From 1993 to 1995, dozens of graduate students at Duke and other schools fanned out across the South to capture stories of segregation as part of “Behind the Veil,” an oral history project at Duke’s Center for Documentary Studies (CDS). The students sought to preserve the stories before the men and women who survived Jim Crow passed away. The interviews — some 1,260 in all — were recorded on regular cassette tapes, transcribed and archived in Duke’s special collections library.

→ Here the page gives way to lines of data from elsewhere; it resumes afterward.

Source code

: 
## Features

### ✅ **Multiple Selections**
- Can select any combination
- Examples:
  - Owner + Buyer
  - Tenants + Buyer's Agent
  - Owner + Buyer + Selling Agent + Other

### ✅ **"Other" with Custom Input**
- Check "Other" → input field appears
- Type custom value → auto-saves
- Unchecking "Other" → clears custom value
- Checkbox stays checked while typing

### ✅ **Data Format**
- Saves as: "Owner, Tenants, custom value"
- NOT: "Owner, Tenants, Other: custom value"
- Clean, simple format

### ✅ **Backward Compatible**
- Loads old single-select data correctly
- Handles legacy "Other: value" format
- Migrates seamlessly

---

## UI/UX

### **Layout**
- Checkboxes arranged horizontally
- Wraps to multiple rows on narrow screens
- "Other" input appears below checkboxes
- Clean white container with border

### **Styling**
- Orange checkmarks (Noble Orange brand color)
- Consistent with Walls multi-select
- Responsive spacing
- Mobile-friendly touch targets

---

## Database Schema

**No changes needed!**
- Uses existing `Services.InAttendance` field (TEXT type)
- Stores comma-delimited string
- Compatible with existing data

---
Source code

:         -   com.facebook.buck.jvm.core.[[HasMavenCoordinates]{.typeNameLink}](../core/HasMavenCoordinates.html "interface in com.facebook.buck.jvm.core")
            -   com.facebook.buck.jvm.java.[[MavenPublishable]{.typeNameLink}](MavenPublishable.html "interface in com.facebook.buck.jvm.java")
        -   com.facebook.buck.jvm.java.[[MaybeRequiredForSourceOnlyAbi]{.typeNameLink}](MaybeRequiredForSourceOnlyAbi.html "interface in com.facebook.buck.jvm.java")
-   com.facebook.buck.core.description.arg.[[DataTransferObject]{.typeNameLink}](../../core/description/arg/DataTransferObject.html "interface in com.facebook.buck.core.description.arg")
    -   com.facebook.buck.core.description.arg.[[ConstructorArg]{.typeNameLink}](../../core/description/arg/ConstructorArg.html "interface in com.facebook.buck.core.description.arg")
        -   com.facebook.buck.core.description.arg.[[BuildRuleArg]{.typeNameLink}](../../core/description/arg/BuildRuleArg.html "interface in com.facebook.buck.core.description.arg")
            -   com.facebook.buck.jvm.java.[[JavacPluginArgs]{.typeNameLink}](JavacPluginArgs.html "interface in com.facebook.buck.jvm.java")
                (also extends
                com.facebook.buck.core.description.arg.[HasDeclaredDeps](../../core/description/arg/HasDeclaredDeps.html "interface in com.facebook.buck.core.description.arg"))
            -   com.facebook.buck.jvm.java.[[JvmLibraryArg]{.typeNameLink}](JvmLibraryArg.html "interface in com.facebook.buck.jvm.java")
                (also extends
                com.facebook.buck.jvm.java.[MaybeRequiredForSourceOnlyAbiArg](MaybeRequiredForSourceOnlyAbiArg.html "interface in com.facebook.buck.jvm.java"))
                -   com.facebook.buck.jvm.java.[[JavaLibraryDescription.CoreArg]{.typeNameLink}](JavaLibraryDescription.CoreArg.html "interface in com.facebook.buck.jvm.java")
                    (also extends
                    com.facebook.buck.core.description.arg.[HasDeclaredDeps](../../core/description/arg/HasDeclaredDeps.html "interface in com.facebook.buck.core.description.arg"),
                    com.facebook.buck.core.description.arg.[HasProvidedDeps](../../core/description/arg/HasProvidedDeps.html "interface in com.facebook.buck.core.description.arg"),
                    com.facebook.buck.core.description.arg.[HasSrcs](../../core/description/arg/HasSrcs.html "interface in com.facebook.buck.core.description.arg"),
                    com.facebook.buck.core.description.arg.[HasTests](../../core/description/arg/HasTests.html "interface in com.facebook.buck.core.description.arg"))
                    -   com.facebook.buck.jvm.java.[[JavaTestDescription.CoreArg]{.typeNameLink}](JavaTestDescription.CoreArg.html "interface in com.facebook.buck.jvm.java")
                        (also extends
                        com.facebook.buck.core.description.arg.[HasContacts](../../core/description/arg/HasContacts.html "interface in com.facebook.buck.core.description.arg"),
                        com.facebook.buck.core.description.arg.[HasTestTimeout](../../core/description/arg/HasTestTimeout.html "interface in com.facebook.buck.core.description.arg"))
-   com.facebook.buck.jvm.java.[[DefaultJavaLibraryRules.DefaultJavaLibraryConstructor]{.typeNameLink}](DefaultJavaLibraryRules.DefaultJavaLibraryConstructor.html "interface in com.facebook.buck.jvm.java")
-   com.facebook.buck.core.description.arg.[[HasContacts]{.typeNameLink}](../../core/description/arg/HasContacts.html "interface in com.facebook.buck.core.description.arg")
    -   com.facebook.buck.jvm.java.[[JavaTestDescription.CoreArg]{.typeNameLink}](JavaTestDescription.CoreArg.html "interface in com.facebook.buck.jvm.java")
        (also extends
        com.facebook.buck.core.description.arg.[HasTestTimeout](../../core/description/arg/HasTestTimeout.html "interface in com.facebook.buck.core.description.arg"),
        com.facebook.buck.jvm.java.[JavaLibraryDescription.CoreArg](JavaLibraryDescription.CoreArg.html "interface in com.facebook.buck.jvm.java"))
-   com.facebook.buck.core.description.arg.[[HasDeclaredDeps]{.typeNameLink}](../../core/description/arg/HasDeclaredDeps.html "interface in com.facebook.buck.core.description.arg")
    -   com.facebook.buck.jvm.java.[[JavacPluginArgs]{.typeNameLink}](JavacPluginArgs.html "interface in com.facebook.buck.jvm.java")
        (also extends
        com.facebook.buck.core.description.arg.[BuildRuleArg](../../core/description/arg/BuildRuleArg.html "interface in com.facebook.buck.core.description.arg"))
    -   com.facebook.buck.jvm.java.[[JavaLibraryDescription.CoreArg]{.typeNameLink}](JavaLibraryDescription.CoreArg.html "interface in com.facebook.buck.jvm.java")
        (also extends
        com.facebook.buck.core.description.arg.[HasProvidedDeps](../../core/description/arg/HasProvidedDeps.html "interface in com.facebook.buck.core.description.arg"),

Some of the interviews were included in an award-winning book and radio documentary, Remembering Jim Crow: African Americans Tell About Life in the Segregated South, produced 10 years ago by the CDS and American RadioWorks.

But many of the interviews were omitted from the book and documentary.

For example, in 1957, a group of African-American businessmen in Memphis launched a boycott of the city’s largest daily paper to protest the paper’s policy of not using courtesy titles, like Mr. or Mrs., when referring to blacks. The businessmen bought every copy they could find of The Commercial Appeal and threw them into the Mississippi River.

“I don’t care how prominent you were, you were just Willie Brown,” said Imogene Watkins Wilson, a schoolteacher whose husband edited the Memphis Tri-State Defender, the city’s leading African-American newspaper. “You weren’t Rev. Willie Brown, you weren’t Dr. Willie Brown, you weren’t Professor Willie Brown. And then, if [they] referred to your wife, she was Suzie. Not Mrs. Suzie, just Suzie.”

Wilson recollected the start of the seven-week boycott in a July 1995 interview with a Duke student, but her story never made the original project’s final cut. Now her memories — along with the personal accounts of scores of other Americans who lived through the Jim Crow era — are among the hundred stories that have been digitized and made available for free for researchers, genealogists, educators and others.

Another newly digitized story is told by Ernest A. Grant of Tuskegee, Ala., who recounts how his mother was forced to flee town for burning a white insurance agent with a hot iron after he made unwelcome advances toward her. And Jesse Johnson of Norfolk, Va., a lieutenant colonel in the U.S. Army, describes officer training in the 1940s at Fort Lee, Va. as “the most segregated, the most prejudiced camp in the United States.”